-- TASK TO CARRY OUT --
Count how many lines in the data hold the word "worn", and give that number alone.

[Collected data entries]
● ● ● ● ● ● ●

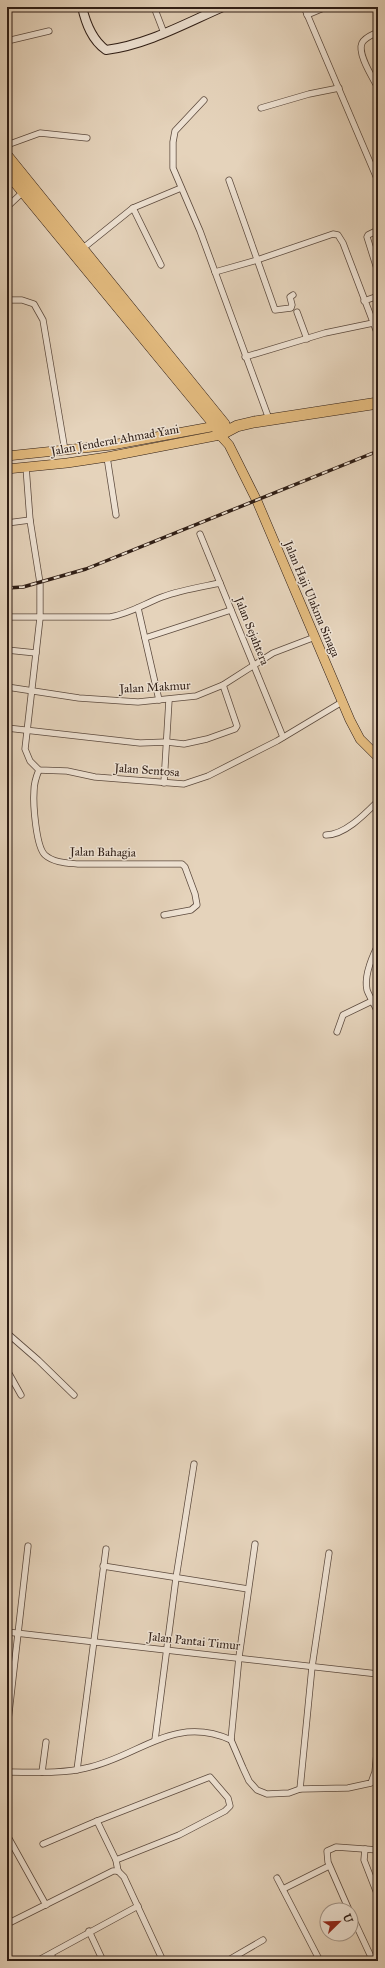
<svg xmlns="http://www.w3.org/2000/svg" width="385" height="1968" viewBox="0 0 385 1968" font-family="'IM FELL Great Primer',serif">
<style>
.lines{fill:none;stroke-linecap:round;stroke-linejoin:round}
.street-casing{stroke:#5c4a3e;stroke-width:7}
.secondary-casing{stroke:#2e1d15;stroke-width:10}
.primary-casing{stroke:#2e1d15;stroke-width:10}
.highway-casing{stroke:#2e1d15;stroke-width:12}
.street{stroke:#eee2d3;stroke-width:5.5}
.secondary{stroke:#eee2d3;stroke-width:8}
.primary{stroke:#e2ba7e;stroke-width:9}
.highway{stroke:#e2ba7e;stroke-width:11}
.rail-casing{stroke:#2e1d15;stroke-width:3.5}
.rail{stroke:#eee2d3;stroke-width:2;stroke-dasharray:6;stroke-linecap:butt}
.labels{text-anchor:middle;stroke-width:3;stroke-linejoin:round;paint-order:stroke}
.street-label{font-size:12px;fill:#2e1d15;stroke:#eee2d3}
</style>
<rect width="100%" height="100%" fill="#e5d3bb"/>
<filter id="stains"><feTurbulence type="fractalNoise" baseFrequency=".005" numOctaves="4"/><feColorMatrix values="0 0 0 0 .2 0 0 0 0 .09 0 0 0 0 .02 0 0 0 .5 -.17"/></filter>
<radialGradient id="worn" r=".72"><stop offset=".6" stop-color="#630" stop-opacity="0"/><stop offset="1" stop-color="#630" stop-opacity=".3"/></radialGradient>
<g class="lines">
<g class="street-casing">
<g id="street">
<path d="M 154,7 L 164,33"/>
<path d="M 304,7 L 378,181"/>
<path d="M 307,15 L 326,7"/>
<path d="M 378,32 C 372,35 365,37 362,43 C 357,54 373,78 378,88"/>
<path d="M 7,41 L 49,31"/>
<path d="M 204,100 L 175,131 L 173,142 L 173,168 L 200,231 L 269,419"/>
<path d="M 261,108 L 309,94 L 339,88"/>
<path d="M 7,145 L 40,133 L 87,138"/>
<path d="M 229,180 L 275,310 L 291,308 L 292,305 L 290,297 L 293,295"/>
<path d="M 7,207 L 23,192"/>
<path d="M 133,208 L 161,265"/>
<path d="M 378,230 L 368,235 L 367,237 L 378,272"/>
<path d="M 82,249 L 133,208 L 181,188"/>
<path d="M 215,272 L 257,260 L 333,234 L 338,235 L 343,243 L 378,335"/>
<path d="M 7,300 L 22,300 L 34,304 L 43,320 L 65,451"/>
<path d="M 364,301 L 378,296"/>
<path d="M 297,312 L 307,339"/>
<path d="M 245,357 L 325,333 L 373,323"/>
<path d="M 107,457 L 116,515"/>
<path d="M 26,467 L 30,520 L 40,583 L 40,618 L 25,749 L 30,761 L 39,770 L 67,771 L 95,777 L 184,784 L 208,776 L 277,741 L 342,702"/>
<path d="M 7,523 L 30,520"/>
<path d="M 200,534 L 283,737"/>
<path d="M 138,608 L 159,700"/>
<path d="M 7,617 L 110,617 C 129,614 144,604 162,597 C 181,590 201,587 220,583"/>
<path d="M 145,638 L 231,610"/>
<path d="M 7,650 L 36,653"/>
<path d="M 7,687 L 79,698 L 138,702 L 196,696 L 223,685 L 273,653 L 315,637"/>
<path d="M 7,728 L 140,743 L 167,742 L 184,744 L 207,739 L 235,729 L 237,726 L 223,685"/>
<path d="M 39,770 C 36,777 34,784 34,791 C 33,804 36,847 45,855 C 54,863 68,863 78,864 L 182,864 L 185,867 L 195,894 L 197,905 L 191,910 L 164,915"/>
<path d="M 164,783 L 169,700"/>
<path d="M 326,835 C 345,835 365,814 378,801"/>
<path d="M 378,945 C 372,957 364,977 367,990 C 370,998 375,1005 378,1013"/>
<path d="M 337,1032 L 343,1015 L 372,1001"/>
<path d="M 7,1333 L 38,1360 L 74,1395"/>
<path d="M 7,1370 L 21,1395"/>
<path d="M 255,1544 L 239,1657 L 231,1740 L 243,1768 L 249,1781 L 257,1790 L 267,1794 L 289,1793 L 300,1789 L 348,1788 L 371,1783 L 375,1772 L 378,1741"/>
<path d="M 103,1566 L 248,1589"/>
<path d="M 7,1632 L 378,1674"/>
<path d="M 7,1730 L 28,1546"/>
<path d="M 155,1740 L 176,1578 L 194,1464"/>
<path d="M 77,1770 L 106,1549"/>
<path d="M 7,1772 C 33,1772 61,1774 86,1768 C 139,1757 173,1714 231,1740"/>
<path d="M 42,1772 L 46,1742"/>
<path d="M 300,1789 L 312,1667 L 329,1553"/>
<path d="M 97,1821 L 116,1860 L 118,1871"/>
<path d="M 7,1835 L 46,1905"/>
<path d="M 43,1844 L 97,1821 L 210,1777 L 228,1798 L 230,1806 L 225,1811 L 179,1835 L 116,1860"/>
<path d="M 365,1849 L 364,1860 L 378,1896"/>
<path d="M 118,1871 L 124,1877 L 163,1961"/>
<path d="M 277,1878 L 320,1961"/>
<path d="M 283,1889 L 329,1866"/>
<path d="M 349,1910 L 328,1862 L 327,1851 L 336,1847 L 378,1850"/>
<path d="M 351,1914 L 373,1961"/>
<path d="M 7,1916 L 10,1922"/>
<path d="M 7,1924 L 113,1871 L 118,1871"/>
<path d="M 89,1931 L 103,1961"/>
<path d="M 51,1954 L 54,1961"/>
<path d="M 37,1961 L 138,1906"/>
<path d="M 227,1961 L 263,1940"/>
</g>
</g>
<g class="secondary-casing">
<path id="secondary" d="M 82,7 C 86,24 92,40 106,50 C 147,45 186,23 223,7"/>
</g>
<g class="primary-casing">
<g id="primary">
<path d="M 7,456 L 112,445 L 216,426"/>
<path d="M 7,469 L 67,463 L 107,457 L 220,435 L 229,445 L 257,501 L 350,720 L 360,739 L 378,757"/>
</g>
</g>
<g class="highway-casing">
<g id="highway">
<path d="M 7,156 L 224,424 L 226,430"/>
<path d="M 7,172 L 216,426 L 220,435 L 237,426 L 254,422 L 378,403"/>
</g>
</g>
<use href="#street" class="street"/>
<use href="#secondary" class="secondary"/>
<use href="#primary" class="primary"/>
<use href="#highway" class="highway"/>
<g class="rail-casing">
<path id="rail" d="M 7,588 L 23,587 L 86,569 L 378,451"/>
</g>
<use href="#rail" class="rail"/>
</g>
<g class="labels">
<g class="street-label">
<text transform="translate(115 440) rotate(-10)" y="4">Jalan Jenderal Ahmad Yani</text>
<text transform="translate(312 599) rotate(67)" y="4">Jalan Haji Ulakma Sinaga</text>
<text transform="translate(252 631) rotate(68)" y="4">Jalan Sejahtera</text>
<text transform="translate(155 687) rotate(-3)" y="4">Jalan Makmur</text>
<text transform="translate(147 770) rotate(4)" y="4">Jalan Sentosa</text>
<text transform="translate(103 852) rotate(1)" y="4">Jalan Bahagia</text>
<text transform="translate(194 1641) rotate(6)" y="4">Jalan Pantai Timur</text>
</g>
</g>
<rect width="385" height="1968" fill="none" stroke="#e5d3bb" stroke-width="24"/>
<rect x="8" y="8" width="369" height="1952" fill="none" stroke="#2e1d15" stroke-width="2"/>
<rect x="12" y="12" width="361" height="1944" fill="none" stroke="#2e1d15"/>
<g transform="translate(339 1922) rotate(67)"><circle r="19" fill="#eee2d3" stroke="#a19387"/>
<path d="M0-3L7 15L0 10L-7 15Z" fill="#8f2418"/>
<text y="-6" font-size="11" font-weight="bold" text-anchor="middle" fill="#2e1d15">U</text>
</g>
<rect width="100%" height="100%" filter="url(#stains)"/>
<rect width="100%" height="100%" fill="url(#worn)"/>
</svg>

● ● ● ● ● ● ●

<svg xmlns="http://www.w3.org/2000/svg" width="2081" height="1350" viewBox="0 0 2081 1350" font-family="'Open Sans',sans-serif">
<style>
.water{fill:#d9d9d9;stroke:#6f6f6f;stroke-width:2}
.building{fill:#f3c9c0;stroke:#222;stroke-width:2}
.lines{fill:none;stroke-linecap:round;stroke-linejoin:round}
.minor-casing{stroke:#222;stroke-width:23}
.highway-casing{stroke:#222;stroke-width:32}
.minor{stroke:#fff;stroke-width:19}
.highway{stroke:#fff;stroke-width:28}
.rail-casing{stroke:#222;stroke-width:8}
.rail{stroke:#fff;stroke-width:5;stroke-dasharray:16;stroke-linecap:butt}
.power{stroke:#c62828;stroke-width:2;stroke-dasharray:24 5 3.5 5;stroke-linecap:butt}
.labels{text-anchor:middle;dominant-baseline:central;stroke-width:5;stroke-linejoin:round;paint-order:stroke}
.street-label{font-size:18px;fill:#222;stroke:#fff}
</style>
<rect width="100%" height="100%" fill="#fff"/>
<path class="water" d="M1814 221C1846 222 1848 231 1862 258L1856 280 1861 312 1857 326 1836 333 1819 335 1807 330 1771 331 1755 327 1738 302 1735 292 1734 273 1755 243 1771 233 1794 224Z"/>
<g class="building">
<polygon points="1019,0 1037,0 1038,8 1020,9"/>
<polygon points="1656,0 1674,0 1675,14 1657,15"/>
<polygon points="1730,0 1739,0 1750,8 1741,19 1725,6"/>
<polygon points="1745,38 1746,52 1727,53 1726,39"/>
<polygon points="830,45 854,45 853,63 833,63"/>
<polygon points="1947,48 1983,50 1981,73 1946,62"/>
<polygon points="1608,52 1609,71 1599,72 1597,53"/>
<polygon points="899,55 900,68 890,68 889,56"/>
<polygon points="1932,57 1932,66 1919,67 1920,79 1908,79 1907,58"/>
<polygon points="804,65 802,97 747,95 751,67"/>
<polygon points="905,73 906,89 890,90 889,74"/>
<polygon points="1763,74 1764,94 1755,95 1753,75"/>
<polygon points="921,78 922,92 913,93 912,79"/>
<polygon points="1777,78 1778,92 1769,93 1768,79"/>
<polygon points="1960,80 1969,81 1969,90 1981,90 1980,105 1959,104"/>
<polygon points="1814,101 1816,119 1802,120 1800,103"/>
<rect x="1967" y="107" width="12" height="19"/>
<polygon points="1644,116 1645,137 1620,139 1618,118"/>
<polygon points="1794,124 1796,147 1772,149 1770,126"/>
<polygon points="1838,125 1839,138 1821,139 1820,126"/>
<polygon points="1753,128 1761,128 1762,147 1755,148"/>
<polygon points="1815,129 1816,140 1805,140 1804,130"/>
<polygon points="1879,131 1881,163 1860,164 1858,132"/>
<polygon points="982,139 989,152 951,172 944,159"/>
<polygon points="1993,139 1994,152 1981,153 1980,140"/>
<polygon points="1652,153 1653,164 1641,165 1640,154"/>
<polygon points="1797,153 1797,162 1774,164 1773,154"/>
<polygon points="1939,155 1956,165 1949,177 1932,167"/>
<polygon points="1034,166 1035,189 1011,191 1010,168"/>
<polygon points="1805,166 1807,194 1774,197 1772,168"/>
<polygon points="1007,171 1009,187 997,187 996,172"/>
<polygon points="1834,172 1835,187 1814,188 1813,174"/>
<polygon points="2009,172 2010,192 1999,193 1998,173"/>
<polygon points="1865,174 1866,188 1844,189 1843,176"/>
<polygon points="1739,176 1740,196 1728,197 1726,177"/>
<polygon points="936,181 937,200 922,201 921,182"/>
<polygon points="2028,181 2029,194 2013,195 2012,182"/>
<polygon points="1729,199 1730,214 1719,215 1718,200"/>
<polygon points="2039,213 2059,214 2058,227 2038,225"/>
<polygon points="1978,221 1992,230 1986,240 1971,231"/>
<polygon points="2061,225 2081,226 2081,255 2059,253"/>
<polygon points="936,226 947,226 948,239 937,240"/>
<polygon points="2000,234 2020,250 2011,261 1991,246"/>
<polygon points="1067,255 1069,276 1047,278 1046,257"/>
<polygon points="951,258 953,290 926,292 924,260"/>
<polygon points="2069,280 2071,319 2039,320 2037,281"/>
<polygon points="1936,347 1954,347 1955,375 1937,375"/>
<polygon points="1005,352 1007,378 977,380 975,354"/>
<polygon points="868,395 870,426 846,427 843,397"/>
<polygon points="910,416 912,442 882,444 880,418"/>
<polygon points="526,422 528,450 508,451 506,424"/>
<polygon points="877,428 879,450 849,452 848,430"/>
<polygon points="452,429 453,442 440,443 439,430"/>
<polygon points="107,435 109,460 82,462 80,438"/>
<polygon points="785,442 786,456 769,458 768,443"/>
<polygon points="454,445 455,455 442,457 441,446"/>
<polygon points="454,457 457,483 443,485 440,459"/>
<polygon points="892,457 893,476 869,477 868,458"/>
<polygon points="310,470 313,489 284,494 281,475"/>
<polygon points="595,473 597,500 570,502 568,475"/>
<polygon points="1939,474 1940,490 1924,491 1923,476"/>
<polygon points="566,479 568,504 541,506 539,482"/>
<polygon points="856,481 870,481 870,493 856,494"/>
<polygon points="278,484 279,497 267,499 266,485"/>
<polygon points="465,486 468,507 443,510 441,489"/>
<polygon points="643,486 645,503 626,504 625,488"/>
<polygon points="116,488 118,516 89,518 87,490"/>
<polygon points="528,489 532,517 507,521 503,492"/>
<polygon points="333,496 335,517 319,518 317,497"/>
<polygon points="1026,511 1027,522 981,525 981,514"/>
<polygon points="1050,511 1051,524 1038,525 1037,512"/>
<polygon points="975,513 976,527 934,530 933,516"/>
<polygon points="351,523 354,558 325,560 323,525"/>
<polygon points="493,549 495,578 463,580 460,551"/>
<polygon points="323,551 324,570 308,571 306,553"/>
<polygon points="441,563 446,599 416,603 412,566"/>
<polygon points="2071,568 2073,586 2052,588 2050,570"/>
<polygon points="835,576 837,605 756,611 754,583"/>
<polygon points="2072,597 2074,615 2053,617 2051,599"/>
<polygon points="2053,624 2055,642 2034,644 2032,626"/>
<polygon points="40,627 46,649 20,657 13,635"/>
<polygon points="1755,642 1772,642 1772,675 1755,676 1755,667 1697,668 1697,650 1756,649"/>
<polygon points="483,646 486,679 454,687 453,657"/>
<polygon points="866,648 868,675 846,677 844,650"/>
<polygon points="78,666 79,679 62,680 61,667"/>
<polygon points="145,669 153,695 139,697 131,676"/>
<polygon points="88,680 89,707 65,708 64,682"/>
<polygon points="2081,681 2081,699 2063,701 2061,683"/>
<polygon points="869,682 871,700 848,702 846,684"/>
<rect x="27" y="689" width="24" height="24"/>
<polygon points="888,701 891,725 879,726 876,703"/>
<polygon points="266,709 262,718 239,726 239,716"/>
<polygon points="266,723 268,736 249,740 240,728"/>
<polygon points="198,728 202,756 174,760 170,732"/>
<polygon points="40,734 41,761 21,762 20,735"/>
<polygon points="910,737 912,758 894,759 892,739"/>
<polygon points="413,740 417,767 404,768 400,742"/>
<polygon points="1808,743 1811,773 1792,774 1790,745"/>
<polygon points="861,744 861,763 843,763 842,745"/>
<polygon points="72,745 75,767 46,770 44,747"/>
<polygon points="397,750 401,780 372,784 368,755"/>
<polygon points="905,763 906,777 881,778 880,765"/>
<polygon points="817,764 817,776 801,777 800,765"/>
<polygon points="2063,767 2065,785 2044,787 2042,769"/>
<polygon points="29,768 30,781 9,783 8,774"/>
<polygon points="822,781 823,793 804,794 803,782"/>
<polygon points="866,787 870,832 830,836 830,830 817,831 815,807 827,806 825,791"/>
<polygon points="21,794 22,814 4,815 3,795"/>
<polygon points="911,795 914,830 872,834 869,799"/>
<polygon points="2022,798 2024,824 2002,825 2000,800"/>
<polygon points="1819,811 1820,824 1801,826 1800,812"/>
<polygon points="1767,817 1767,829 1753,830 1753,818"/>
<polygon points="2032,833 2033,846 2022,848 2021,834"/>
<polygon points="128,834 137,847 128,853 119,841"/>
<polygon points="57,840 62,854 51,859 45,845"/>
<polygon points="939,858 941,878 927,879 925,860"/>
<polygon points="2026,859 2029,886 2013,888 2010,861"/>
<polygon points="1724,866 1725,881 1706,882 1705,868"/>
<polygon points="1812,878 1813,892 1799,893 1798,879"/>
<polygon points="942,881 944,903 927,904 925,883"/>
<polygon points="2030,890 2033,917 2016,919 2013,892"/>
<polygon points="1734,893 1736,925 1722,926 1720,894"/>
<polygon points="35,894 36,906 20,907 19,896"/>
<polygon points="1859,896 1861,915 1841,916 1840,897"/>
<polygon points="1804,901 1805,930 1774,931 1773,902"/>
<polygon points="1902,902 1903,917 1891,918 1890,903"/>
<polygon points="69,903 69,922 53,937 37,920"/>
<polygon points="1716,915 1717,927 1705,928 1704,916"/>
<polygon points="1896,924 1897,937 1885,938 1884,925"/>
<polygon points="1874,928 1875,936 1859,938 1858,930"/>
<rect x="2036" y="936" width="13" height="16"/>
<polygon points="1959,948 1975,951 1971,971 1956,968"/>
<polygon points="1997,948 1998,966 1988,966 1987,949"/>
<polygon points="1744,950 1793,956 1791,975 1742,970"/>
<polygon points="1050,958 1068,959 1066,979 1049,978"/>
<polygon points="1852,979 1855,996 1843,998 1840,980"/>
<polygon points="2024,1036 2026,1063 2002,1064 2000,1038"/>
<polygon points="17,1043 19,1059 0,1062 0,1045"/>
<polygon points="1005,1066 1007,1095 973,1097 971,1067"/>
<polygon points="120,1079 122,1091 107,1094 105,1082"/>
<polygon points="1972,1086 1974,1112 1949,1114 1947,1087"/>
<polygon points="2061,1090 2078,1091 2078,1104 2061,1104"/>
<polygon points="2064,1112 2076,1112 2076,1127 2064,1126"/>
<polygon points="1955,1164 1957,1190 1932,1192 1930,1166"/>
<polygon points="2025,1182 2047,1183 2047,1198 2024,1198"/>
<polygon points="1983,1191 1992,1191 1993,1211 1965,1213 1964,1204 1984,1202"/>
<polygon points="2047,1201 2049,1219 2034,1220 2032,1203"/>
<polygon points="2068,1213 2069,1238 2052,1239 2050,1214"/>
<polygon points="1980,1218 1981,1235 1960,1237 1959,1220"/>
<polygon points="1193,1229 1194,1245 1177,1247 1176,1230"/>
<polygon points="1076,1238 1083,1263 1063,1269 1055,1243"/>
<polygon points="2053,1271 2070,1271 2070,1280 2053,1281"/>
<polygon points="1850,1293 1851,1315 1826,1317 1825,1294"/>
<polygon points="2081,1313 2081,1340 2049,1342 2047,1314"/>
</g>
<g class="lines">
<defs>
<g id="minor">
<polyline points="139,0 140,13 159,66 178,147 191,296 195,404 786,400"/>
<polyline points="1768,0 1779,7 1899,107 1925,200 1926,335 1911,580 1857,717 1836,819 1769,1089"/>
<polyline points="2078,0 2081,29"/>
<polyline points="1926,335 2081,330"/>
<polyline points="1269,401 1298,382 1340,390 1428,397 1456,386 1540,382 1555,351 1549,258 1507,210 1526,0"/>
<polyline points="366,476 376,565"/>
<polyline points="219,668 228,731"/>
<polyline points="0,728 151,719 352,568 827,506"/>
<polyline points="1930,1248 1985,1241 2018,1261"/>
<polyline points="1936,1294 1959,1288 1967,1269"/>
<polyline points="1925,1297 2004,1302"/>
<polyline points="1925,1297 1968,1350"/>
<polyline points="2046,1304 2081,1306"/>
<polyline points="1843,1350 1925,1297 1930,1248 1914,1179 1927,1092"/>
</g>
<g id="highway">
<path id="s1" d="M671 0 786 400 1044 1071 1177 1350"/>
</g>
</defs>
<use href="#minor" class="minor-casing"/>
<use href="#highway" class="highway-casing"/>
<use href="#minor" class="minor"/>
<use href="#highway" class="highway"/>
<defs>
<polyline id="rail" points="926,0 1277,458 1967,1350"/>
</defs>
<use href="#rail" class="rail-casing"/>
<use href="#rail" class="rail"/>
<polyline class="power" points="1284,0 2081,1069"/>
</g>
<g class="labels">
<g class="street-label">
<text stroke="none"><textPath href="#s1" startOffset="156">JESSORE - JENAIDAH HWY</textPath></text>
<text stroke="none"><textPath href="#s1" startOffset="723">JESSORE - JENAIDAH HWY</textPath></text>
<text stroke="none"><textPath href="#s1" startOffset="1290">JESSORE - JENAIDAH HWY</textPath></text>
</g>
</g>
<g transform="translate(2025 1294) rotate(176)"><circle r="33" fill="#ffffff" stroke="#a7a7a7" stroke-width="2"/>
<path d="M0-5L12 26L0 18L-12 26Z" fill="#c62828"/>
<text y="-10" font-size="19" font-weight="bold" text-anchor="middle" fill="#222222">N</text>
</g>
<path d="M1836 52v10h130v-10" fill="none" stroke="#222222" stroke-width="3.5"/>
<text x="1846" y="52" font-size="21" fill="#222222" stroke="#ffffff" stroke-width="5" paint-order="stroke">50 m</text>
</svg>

● ● ● ● ● ● ●

-- EXPECTED ANSWER --
2